··· Trecho fornecido ···
Uma paciente cheia de queixas - Parte 1


Parte 1:

A Sra. NSL, 38 anos, solteira, empregada domestica, ao ser indagada sobre o motivo da consulta respondeu: "Tenho um tanto de problemas".

Realmente, apesar do excelente estado geral, ao longo da consulta ela referiu várias queixas: pele seca, fraqueza no braço esquerdo, tontura, *cefaleia, olhos irritados, vermelhos e coçando, alergia a produtos de limpeza,  bolinhas na garganta, ofegante com facilidade mesmo ao caminhar normalmente, batedeira, teme problemas de coração, pernas e pés pesados e com dor em locais variados, caroço na mama há 20 anos, menstruação irregular, mioma, útero virado, memória falhando, pressão alta, dor na perna esquerda e nas cadeiras, enjôo, estômago azeda, intestino preso, barriga inchada e dor para evacuar. Em determinado momento, inclusive, chorou ao se lembrar do irmão que falecera de acidente e mencionou que nos períodos em que utilizava regularmente um antidepressivo grande parte dos sintomas melhorava (embora outros piorassem).

1) Antes de continuar a ler, pense um pouco: qual a sua primeira impressão sobre o caso?

Logo no início da consulta, ao ser indagada sobre qual o problema que mais a incomodava ultimamente, ela mencionou "o estômago". Segundo os dados obtidos pelo aluno, há muitos anos ela tem sentido náuseas e desconforto epigástrico quando permanece muitas horas sem se alimentar. Ela sente que o "estômago azeda, queima muito, a barriga puxa" e ela só melhora depois de "vomitar uma gosma verde". O quadro pode durar até dois a três dias. Não ocorre diariamente, e é mais frequente quando está ansiosa: "se fico nervosa, ataca"; "não sei brigar, se fico com raiva vem uma dor de cabeça e mal estar". Ocorre ainda se ela ingere torresmo, macarrão com molho branco, refrigerante, alguns queijos, enlatados e alimentos com creme de leite. Algumas crises surgem se ela ingerir bebidas alcoólicas (que ela consome apenas em pequenas quantidades). Apesar disto, ela cozinha com gordura de porco e sua dieta habitual inclui batatas fritas, mandioca, bolos e biscoitos,  mas não frutas e verduras.

Ela já tentou se tratar com chás de folha de mamão e boldo, analgésicos e medicamentos para digestão, mas não resolvem. Entretanto, há períodos em que ela permanece assintomática, por controlar a dieta e os horários de alimentação.

Por estas queixas ela já realizou uma esofagogastroduodenoscopia, que revelou "gastrite nervosa". Ela já tentou se consultar com um gastroenterologista, mas "nunca conseguiu".

Vamos interromper a anamnese por um momento, e começar o *raciocínio clínico.

2) O que sugere que os sintomas do "estômago" não são provocados por uma neoplasia gástrica?

3) A paciente apresenta sintomas e sinais de alerta para doenças graves?

4) Existe mesmo "gastrite nervosa"? O que há por trás deste diagnóstico (do ponto de vista do médico e do paciente)? Pensando na *relação médico-paciente, qual seria sua conduta sobre este diagnóstico?

5) Você acha que o diagnóstico da Sra. NSL poderia ser "*dispepsia funcional" (presença de sintomas digestivos, muitas vezes associados a problemas emocionais, sem causa específica e sem evidência de doenças orgânicas detectáveis por exames)?
···
| Enunciado do problema |
Transcreva literalmente a parte do relato clínico acima que vai de "Ela já tentou se tratar" até "para doenças graves?", incluindo esses dois pontos.
··· Dados de origem ···
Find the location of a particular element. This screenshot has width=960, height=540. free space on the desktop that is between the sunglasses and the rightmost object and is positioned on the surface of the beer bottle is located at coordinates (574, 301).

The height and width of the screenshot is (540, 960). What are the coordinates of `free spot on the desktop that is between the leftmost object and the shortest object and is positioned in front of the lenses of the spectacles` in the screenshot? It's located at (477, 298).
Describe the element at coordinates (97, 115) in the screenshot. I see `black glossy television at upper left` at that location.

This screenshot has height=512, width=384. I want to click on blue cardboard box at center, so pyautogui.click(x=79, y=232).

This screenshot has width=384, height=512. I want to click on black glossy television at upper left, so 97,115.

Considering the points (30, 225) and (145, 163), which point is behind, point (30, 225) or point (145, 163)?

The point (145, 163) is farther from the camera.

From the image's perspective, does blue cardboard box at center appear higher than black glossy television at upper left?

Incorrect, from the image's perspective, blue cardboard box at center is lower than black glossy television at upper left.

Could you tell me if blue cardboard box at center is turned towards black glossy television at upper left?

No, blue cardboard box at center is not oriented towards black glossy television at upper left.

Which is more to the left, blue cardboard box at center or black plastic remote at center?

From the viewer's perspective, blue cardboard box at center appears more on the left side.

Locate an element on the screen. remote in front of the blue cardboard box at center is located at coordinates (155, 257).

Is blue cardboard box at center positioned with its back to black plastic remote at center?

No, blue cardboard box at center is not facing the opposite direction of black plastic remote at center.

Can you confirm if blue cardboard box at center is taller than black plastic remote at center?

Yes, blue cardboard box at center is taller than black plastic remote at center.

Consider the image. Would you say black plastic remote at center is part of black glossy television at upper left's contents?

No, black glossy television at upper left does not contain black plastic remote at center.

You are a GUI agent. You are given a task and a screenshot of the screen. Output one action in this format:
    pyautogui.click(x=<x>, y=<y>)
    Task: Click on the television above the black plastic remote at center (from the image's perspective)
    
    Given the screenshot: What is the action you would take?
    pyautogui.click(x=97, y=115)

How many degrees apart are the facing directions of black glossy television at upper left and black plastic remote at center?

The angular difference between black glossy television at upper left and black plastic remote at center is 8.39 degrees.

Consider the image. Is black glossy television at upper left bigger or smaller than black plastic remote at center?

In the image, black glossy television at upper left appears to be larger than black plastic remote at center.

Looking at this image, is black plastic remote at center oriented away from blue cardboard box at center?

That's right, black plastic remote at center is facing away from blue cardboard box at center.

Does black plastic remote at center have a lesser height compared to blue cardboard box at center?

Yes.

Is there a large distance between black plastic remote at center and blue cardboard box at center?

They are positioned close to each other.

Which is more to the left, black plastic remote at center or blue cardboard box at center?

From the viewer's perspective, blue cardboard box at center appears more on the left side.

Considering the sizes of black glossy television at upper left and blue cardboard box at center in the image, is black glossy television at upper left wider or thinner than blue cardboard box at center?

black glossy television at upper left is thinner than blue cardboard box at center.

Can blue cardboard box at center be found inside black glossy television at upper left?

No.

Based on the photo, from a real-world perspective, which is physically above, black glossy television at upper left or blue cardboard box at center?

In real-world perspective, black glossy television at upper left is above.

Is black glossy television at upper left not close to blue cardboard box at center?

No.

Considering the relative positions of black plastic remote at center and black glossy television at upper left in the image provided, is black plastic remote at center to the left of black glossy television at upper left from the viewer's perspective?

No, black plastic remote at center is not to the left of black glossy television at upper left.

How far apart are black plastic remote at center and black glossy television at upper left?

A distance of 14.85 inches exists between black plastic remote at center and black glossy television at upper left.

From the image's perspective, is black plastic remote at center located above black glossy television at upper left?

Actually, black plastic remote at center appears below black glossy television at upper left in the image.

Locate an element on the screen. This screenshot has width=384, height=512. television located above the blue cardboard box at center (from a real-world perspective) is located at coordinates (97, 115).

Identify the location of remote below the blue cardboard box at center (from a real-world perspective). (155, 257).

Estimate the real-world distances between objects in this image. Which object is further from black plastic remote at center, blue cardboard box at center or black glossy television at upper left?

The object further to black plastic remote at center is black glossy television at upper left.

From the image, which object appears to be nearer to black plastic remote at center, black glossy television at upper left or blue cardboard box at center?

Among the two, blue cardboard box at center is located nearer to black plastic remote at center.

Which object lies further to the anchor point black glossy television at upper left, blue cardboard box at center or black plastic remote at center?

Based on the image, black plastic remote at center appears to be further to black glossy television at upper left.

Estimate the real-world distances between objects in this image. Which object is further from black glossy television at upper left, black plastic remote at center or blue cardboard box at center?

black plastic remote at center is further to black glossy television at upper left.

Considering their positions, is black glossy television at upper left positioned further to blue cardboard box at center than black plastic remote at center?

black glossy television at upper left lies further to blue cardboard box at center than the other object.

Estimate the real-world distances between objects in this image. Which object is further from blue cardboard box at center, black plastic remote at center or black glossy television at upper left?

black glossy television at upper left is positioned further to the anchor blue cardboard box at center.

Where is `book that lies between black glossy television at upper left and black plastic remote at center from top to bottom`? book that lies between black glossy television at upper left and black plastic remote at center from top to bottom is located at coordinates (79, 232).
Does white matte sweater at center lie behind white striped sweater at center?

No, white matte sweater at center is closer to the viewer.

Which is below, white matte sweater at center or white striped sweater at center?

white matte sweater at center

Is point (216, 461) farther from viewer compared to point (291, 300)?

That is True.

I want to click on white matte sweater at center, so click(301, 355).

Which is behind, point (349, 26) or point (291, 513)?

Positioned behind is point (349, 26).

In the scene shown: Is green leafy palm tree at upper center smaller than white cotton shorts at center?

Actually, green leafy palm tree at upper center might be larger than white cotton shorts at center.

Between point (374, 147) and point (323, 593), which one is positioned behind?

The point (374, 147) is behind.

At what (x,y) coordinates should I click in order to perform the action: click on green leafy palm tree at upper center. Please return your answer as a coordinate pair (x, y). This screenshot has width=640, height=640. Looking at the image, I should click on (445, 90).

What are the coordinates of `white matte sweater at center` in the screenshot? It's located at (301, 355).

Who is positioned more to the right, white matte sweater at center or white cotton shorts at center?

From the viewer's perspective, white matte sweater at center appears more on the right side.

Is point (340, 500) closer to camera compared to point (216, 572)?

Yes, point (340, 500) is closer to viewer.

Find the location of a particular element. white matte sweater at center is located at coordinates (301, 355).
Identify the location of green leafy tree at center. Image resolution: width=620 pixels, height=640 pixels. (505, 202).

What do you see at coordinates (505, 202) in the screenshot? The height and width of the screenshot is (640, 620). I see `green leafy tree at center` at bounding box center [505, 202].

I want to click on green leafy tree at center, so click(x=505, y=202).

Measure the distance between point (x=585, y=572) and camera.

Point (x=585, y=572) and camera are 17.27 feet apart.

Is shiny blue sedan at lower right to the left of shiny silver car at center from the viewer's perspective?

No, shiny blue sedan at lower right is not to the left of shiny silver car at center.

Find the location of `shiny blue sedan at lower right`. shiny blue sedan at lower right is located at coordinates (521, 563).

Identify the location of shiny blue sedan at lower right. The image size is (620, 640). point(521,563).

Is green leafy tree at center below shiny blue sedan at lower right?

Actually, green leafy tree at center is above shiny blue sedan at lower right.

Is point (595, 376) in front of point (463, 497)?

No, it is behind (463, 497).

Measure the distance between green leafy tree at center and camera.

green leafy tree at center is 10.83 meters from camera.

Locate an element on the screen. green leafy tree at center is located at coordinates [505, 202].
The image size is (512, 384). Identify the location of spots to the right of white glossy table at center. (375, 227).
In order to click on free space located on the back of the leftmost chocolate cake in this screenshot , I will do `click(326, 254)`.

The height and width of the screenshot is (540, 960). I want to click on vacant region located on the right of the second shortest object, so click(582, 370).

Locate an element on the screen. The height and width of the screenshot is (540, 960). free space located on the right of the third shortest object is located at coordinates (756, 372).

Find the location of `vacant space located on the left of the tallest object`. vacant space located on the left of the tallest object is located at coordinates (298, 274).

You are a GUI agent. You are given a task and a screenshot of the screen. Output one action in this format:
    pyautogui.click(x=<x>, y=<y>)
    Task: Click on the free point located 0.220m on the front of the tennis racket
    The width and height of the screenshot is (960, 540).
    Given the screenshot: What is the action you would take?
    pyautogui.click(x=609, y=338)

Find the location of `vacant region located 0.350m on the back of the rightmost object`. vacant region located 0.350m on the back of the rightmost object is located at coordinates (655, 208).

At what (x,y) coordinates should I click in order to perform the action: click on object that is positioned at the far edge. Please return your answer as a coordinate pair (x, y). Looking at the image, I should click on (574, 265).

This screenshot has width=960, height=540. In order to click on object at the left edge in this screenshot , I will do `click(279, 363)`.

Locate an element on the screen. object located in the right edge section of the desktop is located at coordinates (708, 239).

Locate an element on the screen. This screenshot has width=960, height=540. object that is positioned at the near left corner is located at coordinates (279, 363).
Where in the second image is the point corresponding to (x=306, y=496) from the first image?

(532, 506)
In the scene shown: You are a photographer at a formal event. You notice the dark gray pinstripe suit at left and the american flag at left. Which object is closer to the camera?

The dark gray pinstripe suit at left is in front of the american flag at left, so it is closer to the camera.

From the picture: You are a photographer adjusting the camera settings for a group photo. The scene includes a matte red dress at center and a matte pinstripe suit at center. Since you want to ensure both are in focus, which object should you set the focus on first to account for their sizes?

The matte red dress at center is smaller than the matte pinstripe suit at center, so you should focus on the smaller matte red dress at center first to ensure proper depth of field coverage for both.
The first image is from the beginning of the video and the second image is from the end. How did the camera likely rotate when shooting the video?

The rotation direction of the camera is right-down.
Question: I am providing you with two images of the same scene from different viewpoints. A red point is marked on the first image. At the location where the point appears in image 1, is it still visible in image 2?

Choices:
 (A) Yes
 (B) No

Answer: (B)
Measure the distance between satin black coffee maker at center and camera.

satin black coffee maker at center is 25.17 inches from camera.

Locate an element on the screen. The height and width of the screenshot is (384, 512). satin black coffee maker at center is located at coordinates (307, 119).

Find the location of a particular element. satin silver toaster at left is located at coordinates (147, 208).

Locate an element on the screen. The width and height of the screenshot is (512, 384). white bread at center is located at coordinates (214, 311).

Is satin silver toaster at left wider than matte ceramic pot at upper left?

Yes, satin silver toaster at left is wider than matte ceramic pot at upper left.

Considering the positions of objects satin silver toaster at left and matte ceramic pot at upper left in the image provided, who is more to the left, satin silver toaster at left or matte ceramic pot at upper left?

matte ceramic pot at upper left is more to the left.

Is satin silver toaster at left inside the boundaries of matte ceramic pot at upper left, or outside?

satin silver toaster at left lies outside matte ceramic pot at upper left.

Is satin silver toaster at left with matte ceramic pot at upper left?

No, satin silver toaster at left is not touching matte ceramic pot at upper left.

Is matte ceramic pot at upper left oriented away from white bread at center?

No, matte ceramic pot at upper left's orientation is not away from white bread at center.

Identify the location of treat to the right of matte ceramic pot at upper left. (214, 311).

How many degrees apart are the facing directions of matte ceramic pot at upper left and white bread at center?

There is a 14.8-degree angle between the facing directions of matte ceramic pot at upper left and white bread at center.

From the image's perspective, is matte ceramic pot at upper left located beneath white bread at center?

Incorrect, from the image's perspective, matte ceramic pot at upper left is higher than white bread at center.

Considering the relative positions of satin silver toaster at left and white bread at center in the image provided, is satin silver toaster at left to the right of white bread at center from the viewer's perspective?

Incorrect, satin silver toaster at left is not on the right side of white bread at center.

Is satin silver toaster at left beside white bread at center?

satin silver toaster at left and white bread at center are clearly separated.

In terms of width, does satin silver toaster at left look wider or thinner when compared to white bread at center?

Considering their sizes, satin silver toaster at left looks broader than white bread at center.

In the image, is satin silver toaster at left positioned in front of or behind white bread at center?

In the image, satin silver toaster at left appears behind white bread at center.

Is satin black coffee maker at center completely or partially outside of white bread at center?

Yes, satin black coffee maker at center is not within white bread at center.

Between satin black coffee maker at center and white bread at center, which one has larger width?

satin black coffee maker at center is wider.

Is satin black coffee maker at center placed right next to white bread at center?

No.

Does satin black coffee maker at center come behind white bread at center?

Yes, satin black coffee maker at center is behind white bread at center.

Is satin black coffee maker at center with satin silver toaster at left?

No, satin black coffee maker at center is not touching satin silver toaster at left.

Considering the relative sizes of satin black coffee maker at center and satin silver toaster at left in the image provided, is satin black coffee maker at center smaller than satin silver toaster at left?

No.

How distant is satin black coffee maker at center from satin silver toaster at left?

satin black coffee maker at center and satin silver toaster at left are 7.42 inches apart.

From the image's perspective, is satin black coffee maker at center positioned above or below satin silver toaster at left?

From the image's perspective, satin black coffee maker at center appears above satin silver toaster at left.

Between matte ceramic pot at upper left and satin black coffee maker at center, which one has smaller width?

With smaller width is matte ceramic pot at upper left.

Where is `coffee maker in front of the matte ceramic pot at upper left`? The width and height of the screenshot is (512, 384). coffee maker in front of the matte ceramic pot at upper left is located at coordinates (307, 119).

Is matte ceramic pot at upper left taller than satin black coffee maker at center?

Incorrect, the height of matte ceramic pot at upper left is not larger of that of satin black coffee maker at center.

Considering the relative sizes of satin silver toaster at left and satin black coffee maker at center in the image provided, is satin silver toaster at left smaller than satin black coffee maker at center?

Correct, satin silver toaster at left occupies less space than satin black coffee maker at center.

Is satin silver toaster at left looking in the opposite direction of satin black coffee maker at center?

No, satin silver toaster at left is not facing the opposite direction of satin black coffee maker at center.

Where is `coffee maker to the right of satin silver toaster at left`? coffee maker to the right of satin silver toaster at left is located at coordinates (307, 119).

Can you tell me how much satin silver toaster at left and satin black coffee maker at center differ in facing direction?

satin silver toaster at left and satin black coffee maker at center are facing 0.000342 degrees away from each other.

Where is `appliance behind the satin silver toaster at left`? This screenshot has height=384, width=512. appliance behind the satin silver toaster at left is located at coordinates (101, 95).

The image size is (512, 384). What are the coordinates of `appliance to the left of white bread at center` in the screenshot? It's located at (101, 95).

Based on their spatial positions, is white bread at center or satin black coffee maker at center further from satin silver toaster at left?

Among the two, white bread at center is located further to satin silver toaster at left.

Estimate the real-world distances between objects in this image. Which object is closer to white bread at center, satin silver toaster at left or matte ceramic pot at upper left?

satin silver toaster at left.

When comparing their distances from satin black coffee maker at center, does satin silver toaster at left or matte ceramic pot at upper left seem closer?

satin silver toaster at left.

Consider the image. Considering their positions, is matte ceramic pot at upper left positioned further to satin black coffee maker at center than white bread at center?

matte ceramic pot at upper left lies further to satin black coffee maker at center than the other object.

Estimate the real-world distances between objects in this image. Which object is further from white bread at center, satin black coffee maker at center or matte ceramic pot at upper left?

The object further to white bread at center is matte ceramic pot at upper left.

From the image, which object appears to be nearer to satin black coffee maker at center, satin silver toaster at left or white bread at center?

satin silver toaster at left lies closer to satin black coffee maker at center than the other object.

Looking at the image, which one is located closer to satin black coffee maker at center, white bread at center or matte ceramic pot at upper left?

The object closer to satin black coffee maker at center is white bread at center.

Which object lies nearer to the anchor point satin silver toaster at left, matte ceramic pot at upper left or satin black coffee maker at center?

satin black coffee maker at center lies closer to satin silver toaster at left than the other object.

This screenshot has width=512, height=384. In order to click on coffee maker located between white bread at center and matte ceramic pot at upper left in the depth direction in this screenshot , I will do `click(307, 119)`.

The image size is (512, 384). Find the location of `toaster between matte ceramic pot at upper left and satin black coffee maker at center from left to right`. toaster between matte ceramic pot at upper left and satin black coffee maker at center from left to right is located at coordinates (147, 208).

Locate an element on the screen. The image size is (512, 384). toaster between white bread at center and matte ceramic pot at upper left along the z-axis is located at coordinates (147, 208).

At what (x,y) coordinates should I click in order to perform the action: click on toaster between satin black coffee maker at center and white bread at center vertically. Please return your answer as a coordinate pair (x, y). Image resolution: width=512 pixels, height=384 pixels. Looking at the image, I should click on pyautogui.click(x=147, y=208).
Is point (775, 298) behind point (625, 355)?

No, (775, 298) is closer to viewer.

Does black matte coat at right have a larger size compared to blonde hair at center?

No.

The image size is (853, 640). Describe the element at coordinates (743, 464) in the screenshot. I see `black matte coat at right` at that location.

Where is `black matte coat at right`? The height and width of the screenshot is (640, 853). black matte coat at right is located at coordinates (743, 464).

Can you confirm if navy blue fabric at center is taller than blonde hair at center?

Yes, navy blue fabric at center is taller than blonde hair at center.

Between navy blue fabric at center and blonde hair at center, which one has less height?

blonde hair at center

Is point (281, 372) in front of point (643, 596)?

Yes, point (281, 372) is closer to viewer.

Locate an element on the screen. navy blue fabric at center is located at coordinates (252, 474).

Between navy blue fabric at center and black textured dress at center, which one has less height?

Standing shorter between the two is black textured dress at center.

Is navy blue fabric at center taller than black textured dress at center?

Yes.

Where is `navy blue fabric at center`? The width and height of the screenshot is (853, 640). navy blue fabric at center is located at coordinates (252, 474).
···
| Problema resolvido |
Ela já tentou se tratar com chás de folha de mamão e boldo, analgésicos e medicamentos para digestão, mas não resolvem. Entretanto, há períodos em que ela permanece assintomática, por controlar a dieta e os horários de alimentação.

Por estas queixas ela já realizou uma esofagogastroduodenoscopia, que revelou "gastrite nervosa". Ela já tentou se consultar com um gastroenterologista, mas "nunca conseguiu".

Vamos interromper a anamnese por um momento, e começar o *raciocínio clínico.

2) O que sugere que os sintomas do "estômago" não são provocados por uma neoplasia gástrica?

3) A paciente apresenta sintomas e sinais de alerta para doenças graves?